# Timing Chain Rattle Cheat



## Grug (Aug 20, 2009)

My '97 HB has been sitting for over a week and I find when it sits for extended periods of time the timing chain rattle on start up seems to be worse than normal.

So, today I figured I'd cheat a little when I started the truck (been sitting about 10 days). I pulled the plug wires and cranked over the engine several times. My goal was to try and build a up a little oil pressure without actually running the engine.

I replaced the plug wires, started the engine up...no rattle.


----------



## TheRepairMan (Jun 30, 2009)

Yup! I've noticed that very same thing. We should mount a toggle switch on the dash that would interrupt the power to the ECU. You could crank away and not worry about flooding the cylinders with fuel while it was building oil pressure. After a few seconds, return the switch to "run" and fire away!

Wanna work on that with me?

-R


----------



## Grug (Aug 20, 2009)

TheRepairMan said:


> ... We should mount a toggle switch on the dash that would interrupt the power to the ECU....
> 
> Wanna work on that with me?
> 
> -R


That, my friend, is an excellent idea!

Cheers!
Grug


----------



## TheRepairMan (Jun 30, 2009)

I know they do that on some race cars. Very high compression engines with the ignition timing pushed up to the max makes some big motors extremely difficult to crank, so they spin them up first and then hit the fire switch.

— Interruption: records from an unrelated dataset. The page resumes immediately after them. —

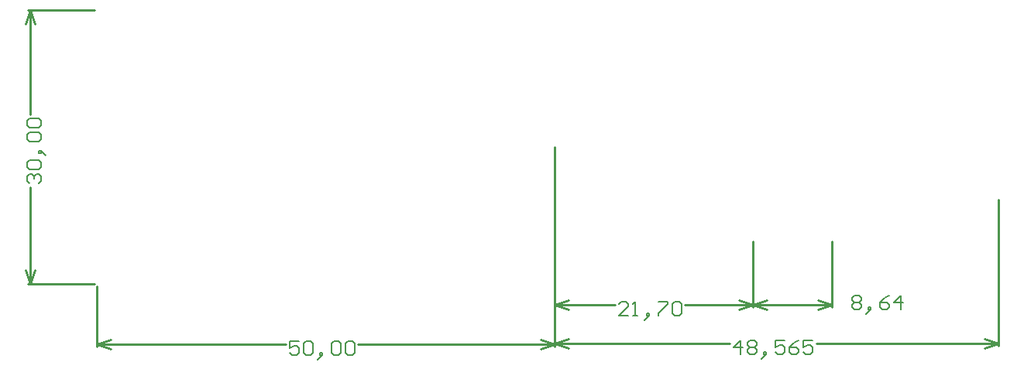
<source format=gbr>
%TF.GenerationSoftware,Altium Limited,Altium Designer,22.7.1 (60)*%
G04 Layer_Color=32768*
%FSLAX43Y43*%
%MOMM*%
%TF.SameCoordinates,440D4EDA-C43D-4E66-B479-6B8574177269*%
%TF.FilePolarity,Positive*%
%TF.FileFunction,Other,Top_Dims*%
%TF.Part,Single*%
G01*
G75*
%TA.AperFunction,NonConductor*%
%ADD49C,0.254*%
%ADD58C,0.152*%
D49*
X71705Y-2250D02*
X73229Y-1742D01*
X71705Y-2250D02*
X73229Y-2758D01*
X78821D02*
X80345Y-2250D01*
X78821Y-1742D02*
X80345Y-2250D01*
X71705D02*
X76025D01*
X80345D01*
X71705Y-2504D02*
Y4692D01*
X80345Y-2504D02*
Y4692D01*
X50000Y-2250D02*
X51524Y-1742D01*
X50000Y-2250D02*
X51524Y-2758D01*
X70181D02*
X71705Y-2250D01*
X70181Y-1742D02*
X71705Y-2250D01*
X50000D02*
X56612D01*
X64280D02*
X71705D01*
X50000Y-2504D02*
Y15000D01*
X71705Y-2504D02*
Y4692D01*
X-7808Y1524D02*
X-7300Y0D01*
X-6792Y1524D01*
X-7300Y30000D02*
X-6792Y28476D01*
X-7808D02*
X-7300Y30000D01*
Y0D02*
Y10632D01*
Y18555D02*
Y30000D01*
X-7554Y0D02*
X-254D01*
X-7554Y30000D02*
X-254D01*
X50000Y-6475D02*
X51524Y-5967D01*
X50000Y-6475D02*
X51524Y-6983D01*
X97041D02*
X98565Y-6475D01*
X97041Y-5967D02*
X98565Y-6475D01*
X50000D02*
X69153D01*
X78599D02*
X98565D01*
X50000Y-6729D02*
Y9246D01*
X98565Y-6729D02*
Y9246D01*
X0Y-6575D02*
X1524Y-6067D01*
X0Y-6575D02*
X1524Y-7083D01*
X48476D02*
X50000Y-6575D01*
X48476Y-6067D02*
X50000Y-6575D01*
X0D02*
X20632D01*
X28555D02*
X50000D01*
X0Y-6829D02*
Y-254D01*
X50000Y-6829D02*
Y9246D01*
D58*
X82502Y-1495D02*
X82756Y-1241D01*
X83264D01*
X83518Y-1495D01*
Y-1749D01*
X83264Y-2003D01*
X83518Y-2257D01*
Y-2511D01*
X83264Y-2765D01*
X82756D01*
X82502Y-2511D01*
Y-2257D01*
X82756Y-2003D01*
X82502Y-1749D01*
Y-1495D01*
X82756Y-2003D02*
X83264D01*
X84280Y-3019D02*
X84534Y-2765D01*
Y-2511D01*
X84280D01*
Y-2765D01*
X84534D01*
X84280Y-3019D01*
X84026Y-3273D01*
X86565Y-1241D02*
X86057Y-1495D01*
X85549Y-2003D01*
Y-2511D01*
X85803Y-2765D01*
X86311D01*
X86565Y-2511D01*
Y-2257D01*
X86311Y-2003D01*
X85549D01*
X87835Y-2765D02*
Y-1241D01*
X87073Y-2003D01*
X88089D01*
X58034Y-3418D02*
X57018D01*
X58034Y-2402D01*
Y-2148D01*
X57780Y-1895D01*
X57272D01*
X57018Y-2148D01*
X58542Y-3418D02*
X59050D01*
X58796D01*
Y-1895D01*
X58542Y-2148D01*
X60065Y-3672D02*
X60319Y-3418D01*
Y-3164D01*
X60065D01*
Y-3418D01*
X60319D01*
X60065Y-3672D01*
X59811Y-3926D01*
X61335Y-1895D02*
X62350D01*
Y-2148D01*
X61335Y-3164D01*
Y-3418D01*
X62858Y-2148D02*
X63112Y-1895D01*
X63620D01*
X63874Y-2148D01*
Y-3164D01*
X63620Y-3418D01*
X63112D01*
X62858Y-3164D01*
Y-2148D01*
X-7402Y11039D02*
X-7655Y11293D01*
Y11800D01*
X-7402Y12054D01*
X-7148D01*
X-6894Y11800D01*
Y11547D01*
Y11800D01*
X-6640Y12054D01*
X-6386D01*
X-6132Y11800D01*
Y11293D01*
X-6386Y11039D01*
X-7402Y12562D02*
X-7655Y12816D01*
Y13324D01*
X-7402Y13578D01*
X-6386D01*
X-6132Y13324D01*
Y12816D01*
X-6386Y12562D01*
X-7402D01*
X-5878Y14340D02*
X-6132Y14594D01*
X-6386D01*
Y14340D01*
X-6132D01*
Y14594D01*
X-5878Y14340D01*
X-5624Y14086D01*
X-7402Y15609D02*
X-7655Y15863D01*
Y16371D01*
X-7402Y16625D01*
X-6386D01*
X-6132Y16371D01*
Y15863D01*
X-6386Y15609D01*
X-7402D01*
Y17133D02*
X-7655Y17387D01*
Y17895D01*
X-7402Y18148D01*
X-6386D01*
X-6132Y17895D01*
Y17387D01*
X-6386Y17133D01*
X-7402D01*
X70321Y-7643D02*
Y-6120D01*
X69560Y-6881D01*
X70575D01*
X71083Y-6373D02*
X71337Y-6120D01*
X71845D01*
X72099Y-6373D01*
Y-6627D01*
X71845Y-6881D01*
X72099Y-7135D01*
Y-7389D01*
X71845Y-7643D01*
X71337D01*
X71083Y-7389D01*
Y-7135D01*
X71337Y-6881D01*
X71083Y-6627D01*
Y-6373D01*
X71337Y-6881D02*
X71845D01*
X72860Y-7897D02*
X73114Y-7643D01*
Y-7389D01*
X72860D01*
Y-7643D01*
X73114D01*
X72860Y-7897D01*
X72607Y-8151D01*
X75146Y-6120D02*
X74130D01*
Y-6881D01*
X74638Y-6627D01*
X74892D01*
X75146Y-6881D01*
Y-7389D01*
X74892Y-7643D01*
X74384D01*
X74130Y-7389D01*
X76669Y-6120D02*
X76161Y-6373D01*
X75654Y-6881D01*
Y-7389D01*
X75907Y-7643D01*
X76415D01*
X76669Y-7389D01*
Y-7135D01*
X76415Y-6881D01*
X75654D01*
X78193Y-6120D02*
X77177D01*
Y-6881D01*
X77685Y-6627D01*
X77939D01*
X78193Y-6881D01*
Y-7389D01*
X77939Y-7643D01*
X77431D01*
X77177Y-7389D01*
X22054Y-6220D02*
X21039D01*
Y-6981D01*
X21547Y-6727D01*
X21801D01*
X22054Y-6981D01*
Y-7489D01*
X21801Y-7743D01*
X21293D01*
X21039Y-7489D01*
X22562Y-6473D02*
X22816Y-6220D01*
X23324D01*
X23578Y-6473D01*
Y-7489D01*
X23324Y-7743D01*
X22816D01*
X22562Y-7489D01*
Y-6473D01*
X24340Y-7997D02*
X24594Y-7743D01*
Y-7489D01*
X24340D01*
Y-7743D01*
X24594D01*
X24340Y-7997D01*
X24086Y-8251D01*
X25609Y-6473D02*
X25863Y-6220D01*
X26371D01*
X26625Y-6473D01*
Y-7489D01*
X26371Y-7743D01*
X25863D01*
X25609Y-7489D01*
Y-6473D01*
X27133D02*
X27387Y-6220D01*
X27895D01*
X28148Y-6473D01*
Y-7489D01*
X27895Y-7743D01*
X27387D01*
X27133Y-7489D01*
Y-6473D01*
%TF.MD5,f05166e63a7d2665a4475d948b2e058a*%
M02*

</source>
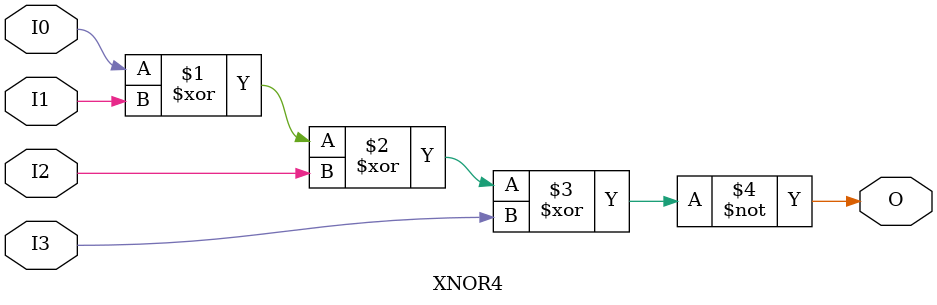
<source format=v>


`timescale  1 ps / 1 ps


module XNOR4 (O, I0, I1, I2, I3);

    output O;

    input  I0, I1, I2, I3;

	xnor X1 (O, I0, I1, I2, I3);


endmodule


</source>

We can do that. I just need to locate the right wire. I thought about killing the ground to the fuel pump relay ...that might work okay. I'll just have to try a couple of different things when I get time.

-R


----------



## Hardbody97 (Feb 9, 2006)

Grug,
I thought about doing the same thing because my truck was loud as hell when I started it up after sitting 10 days. The sound only lasted for about 1 second. I would probably remove the central distributor cable instead of all 4 spark plug cables.
'97, 125k miles


----------



## TheRepairMan (Jun 30, 2009)

Hardbody97 said:


> Grug,
> I thought about doing the same thing because my truck was loud as hell when I started it up after sitting 10 days. The sound only lasted for about 1 second. I would probably remove the central distributor cable instead of all 4 spark plug cables.
> '97, 125k miles


That would be easier, but it would be ideal if we could make the ignition disconnect right from the driver's seat. The problem with killing the ignition by cutting spark to the plugs is that fuel is still being injected into the cylinders. That can cause all kinds of problems. I am hoping to make time to research the correct circuit to kill both fuel and ignition at the ECU and control it with a dash mounted switch. Too many projects and so little time.

-R


----------